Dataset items

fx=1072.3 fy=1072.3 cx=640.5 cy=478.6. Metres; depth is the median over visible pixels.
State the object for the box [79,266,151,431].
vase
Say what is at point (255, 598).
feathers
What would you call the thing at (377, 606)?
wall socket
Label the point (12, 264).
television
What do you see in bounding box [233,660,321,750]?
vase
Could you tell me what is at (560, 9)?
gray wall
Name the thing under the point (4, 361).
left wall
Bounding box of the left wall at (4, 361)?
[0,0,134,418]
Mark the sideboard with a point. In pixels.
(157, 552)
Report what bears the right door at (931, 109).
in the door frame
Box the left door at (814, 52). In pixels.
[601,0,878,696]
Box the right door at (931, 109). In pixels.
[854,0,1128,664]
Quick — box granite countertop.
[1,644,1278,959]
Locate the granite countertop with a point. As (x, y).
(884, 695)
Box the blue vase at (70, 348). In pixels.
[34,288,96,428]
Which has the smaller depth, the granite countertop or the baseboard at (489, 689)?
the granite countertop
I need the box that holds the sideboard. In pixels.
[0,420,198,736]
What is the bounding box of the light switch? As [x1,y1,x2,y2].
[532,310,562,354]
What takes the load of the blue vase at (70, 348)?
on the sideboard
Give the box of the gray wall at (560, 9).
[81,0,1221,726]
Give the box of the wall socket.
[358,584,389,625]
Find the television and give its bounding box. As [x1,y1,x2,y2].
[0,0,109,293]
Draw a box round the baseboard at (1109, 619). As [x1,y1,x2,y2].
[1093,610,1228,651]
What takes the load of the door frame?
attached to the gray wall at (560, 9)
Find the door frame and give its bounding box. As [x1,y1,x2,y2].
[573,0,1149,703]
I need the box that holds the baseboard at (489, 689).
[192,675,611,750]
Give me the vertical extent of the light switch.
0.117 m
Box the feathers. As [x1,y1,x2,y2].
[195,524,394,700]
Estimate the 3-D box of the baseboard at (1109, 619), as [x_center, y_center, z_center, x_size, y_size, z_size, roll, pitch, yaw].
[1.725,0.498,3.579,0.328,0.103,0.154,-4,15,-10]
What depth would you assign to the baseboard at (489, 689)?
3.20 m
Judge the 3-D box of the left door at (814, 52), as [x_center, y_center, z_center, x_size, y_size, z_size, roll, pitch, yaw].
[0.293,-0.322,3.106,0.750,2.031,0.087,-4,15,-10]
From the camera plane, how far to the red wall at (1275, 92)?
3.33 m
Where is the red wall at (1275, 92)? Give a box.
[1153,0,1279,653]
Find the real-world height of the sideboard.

- [Goal of the exercise]: Could you output all of the records above exactly as given?

- [Answer to this task]:
fx=1072.3 fy=1072.3 cx=640.5 cy=478.6. Metres; depth is the median over visible pixels.
State the object for the box [79,266,151,431].
vase
Say what is at point (255, 598).
feathers
What would you call the thing at (377, 606)?
wall socket
Label the point (12, 264).
television
What do you see in bounding box [233,660,321,750]?
vase
Could you tell me what is at (560, 9)?
gray wall
Name the thing under the point (4, 361).
left wall
Bounding box of the left wall at (4, 361)?
[0,0,134,418]
Mark the sideboard with a point. In pixels.
(157, 552)
Report what bears the right door at (931, 109).
in the door frame
Box the left door at (814, 52). In pixels.
[601,0,878,696]
Box the right door at (931, 109). In pixels.
[854,0,1128,664]
Quick — box granite countertop.
[1,644,1278,959]
Locate the granite countertop with a point. As (x, y).
(884, 695)
Box the blue vase at (70, 348). In pixels.
[34,288,96,428]
Which has the smaller depth, the granite countertop or the baseboard at (489, 689)?
the granite countertop
I need the box that holds the sideboard. In pixels.
[0,420,198,736]
What is the bounding box of the light switch? As [x1,y1,x2,y2].
[532,310,562,354]
What takes the load of the blue vase at (70, 348)?
on the sideboard
Give the box of the gray wall at (560, 9).
[81,0,1221,726]
Give the box of the wall socket.
[358,584,389,625]
Find the television and give its bounding box. As [x1,y1,x2,y2].
[0,0,109,293]
Draw a box round the baseboard at (1109, 619). As [x1,y1,x2,y2].
[1093,610,1228,651]
What takes the load of the door frame?
attached to the gray wall at (560, 9)
Find the door frame and give its bounding box. As [x1,y1,x2,y2].
[573,0,1149,703]
I need the box that holds the baseboard at (489, 689).
[192,675,611,750]
Give me the vertical extent of the light switch.
0.117 m
Box the feathers. As [x1,y1,x2,y2].
[195,524,394,700]
Estimate the 3-D box of the baseboard at (1109, 619), as [x_center, y_center, z_center, x_size, y_size, z_size, roll, pitch, yaw].
[1.725,0.498,3.579,0.328,0.103,0.154,-4,15,-10]
What depth would you assign to the baseboard at (489, 689)?
3.20 m
Judge the 3-D box of the left door at (814, 52), as [x_center, y_center, z_center, x_size, y_size, z_size, roll, pitch, yaw].
[0.293,-0.322,3.106,0.750,2.031,0.087,-4,15,-10]
From the camera plane, how far to the red wall at (1275, 92)?
3.33 m
Where is the red wall at (1275, 92)? Give a box.
[1153,0,1279,653]
Find the real-world height of the sideboard.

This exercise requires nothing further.